I called Erika a “tart”.

And fortunately, despite her low pH, she didn’t take offense. How can I get away with such a thing?

I used to see Erika daily when she lived in my neighborhood, and we’d talk on the phone more often than was normal. We supported each other (her supporting me was the more likely scenario) in all sorts of crazy adventures. I met her first at church when I was 9 months pregnant with my first kid, and in that short conversation she offered to throw me a baby shower. Who does that? So when Somer told me Erika was sick this week, I was a bit annoyed – annoyed that I couldn’t help her. And really annoyed that she had just brought me some beautiful orange flowers and some sweet orange oil to make me feel better.

On Tuesday night Somer texted me to see if she could steal my Wednesday and post, and I couldn’t help but be grateful. When I told her we were sick, dinner showed up the next morning – granted, she wouldn’t touch us, but she brought us yummy, healthy dinner and it was the first meal I’d had in three days that I could actually eat.

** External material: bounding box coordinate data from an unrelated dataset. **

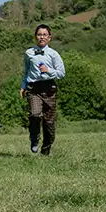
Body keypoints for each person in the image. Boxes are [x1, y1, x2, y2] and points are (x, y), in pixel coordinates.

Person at [20, 24, 65, 154]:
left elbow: (61, 73)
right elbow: (26, 71)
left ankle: (46, 149)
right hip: (33, 88)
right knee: (34, 114)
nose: (42, 37)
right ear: (35, 37)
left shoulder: (54, 55)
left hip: (49, 89)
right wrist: (23, 86)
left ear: (49, 38)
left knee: (49, 123)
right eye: (39, 34)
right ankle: (34, 138)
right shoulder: (29, 53)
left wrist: (48, 70)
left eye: (44, 35)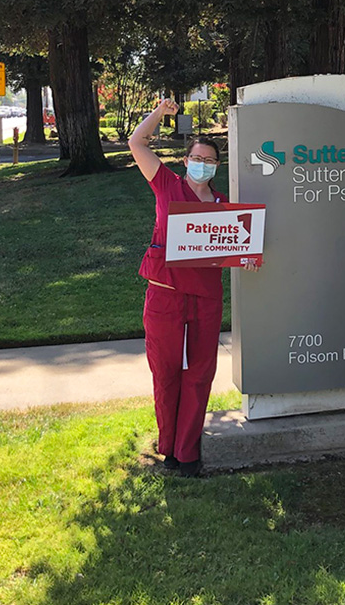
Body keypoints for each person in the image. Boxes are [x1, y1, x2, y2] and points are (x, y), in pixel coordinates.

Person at [129, 99, 257, 478]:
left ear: (216, 166)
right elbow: (137, 143)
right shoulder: (166, 184)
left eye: (210, 160)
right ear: (186, 161)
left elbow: (235, 247)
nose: (203, 164)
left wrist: (247, 256)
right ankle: (167, 445)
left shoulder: (223, 206)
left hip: (205, 297)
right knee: (165, 370)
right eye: (196, 158)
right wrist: (159, 113)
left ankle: (188, 452)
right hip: (165, 293)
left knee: (200, 373)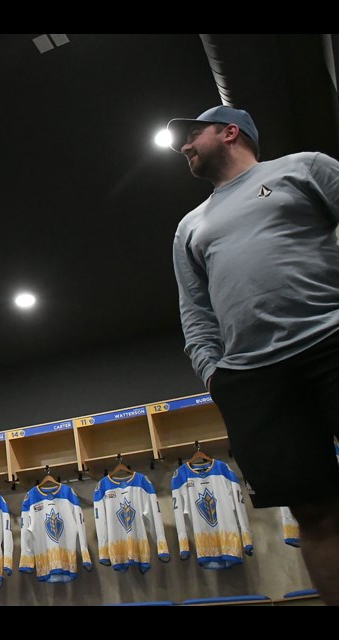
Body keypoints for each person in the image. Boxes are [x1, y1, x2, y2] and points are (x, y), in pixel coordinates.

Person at [169, 105, 339, 604]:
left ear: (229, 131)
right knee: (314, 511)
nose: (182, 146)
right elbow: (194, 310)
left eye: (191, 134)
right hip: (253, 377)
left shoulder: (303, 167)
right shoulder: (189, 226)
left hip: (331, 340)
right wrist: (212, 373)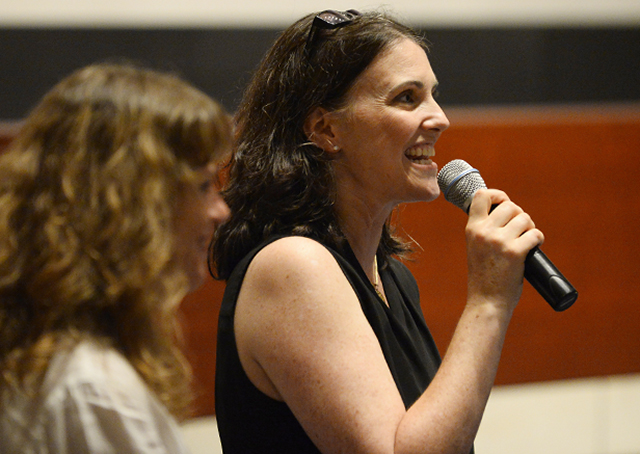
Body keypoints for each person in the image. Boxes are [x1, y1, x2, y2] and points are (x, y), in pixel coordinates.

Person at [210, 9, 544, 454]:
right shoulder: (293, 267)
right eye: (407, 98)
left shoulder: (391, 277)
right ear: (327, 129)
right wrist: (488, 302)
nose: (440, 118)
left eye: (433, 95)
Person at [0, 62, 232, 453]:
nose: (220, 211)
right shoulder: (93, 390)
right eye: (203, 185)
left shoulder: (53, 355)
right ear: (137, 203)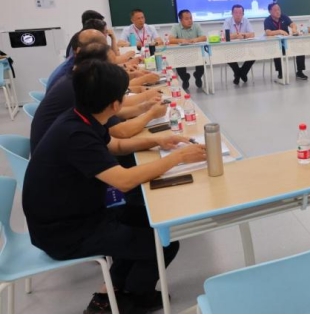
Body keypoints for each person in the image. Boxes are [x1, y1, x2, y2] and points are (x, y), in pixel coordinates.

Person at [23, 60, 206, 313]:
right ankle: (133, 299)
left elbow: (116, 146)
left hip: (78, 214)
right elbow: (124, 180)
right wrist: (179, 157)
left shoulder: (80, 118)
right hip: (65, 233)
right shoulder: (76, 135)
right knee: (163, 242)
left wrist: (159, 140)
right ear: (115, 104)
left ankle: (111, 292)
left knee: (154, 223)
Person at [30, 43, 166, 153]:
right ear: (98, 67)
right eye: (113, 65)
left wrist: (144, 107)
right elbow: (121, 132)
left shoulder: (77, 80)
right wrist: (151, 113)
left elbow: (115, 122)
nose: (118, 68)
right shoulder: (79, 91)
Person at [263, 2, 307, 81]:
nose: (278, 12)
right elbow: (268, 32)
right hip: (276, 44)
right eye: (275, 10)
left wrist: (294, 29)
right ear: (270, 11)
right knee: (277, 50)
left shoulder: (284, 17)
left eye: (279, 9)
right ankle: (280, 72)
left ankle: (300, 72)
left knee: (300, 48)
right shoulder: (267, 20)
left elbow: (293, 24)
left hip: (287, 43)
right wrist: (279, 31)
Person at [168, 9, 207, 91]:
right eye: (186, 19)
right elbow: (170, 40)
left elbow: (204, 37)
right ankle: (185, 78)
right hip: (181, 54)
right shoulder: (175, 27)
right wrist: (181, 40)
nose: (190, 20)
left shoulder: (196, 26)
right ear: (181, 20)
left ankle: (198, 76)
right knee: (178, 63)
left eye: (190, 18)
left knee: (203, 61)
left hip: (196, 53)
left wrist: (195, 40)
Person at [222, 4, 256, 84]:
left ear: (243, 14)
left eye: (240, 13)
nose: (238, 15)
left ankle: (241, 73)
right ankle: (239, 73)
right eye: (236, 13)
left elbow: (252, 34)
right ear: (232, 14)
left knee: (254, 54)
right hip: (231, 48)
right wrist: (237, 35)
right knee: (227, 55)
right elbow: (225, 36)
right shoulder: (227, 21)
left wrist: (243, 35)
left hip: (244, 47)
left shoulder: (246, 20)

And then she told me, “We sisters, without family nearby, we have to take care of each other.”

I get random calls, texts and emails from these lovely women just to see how I am, or to share a funky new recipe they tried and loved, or to vent about something annoying that happened in their day. We split co-op orders, watch each others kids (or get together for lunch and ignore the kids hoping they haven’t destroyed anything), and laugh when it seems the only other choice is to cry.

Sometimes I get distracted and think this whole blog experience is about food and about getting ourselves “out there” to share with the blogosphere some radical and genius creation.

But it’s not. Because really, this incarnation of GCF was started to share recipes and ideas, and support each other as we ventured into plant-based (and totally counter-culture) goodness. See, we’re not radicals, punks, legitimate hippies, or even very edgy. I mean, let’s be honest – I’m a (non-practicing) lawyer married to an engineer and LDS Bishop with three kids, a minivan and a mortgage. So what if my hair is short and sometimes I wear funky clothes? I’m still plain (real, fair trade, organic and yummy) vanilla Jane, and to enter a world without hamburgers and pot roasts was going to require cheerleaders and support.

And yet, I’ve been annoyed at what seems to be this crazy preoccupation with food. It’s everywhere. We have whole channels and millions of websites dedicated to recipes and chefs and cooking skills. In my humble opinion, I think it’s distracting us from what we really NEED from our culinary experience.

I love when Barbara Kingsolver and other writers talk about creating a food culture. About how eating is so, so much more than just calories in. It’s even more than creating a visual and delicious masterpiece to post on a blog so others can see how cool we were this week. It’s not just creating that Norman Rockwell Thanksgiving dinner complete with smiles and a squishy grandmother. It’s about community, about bringing life and love together, about healing and creation and gratitude for the bounty and blessings God gives us, and about helping each other through really, really, really hard weeks. Like this one.

Life won’t get easier, because that is what life is for, to refine us. I’m just grateful that we won’t have to do it alone and that in this little corner of the world, we’ve done something a little bit right in creating a beautiful and welcoming community that maybe, just maybe spills over a little into that great wide world.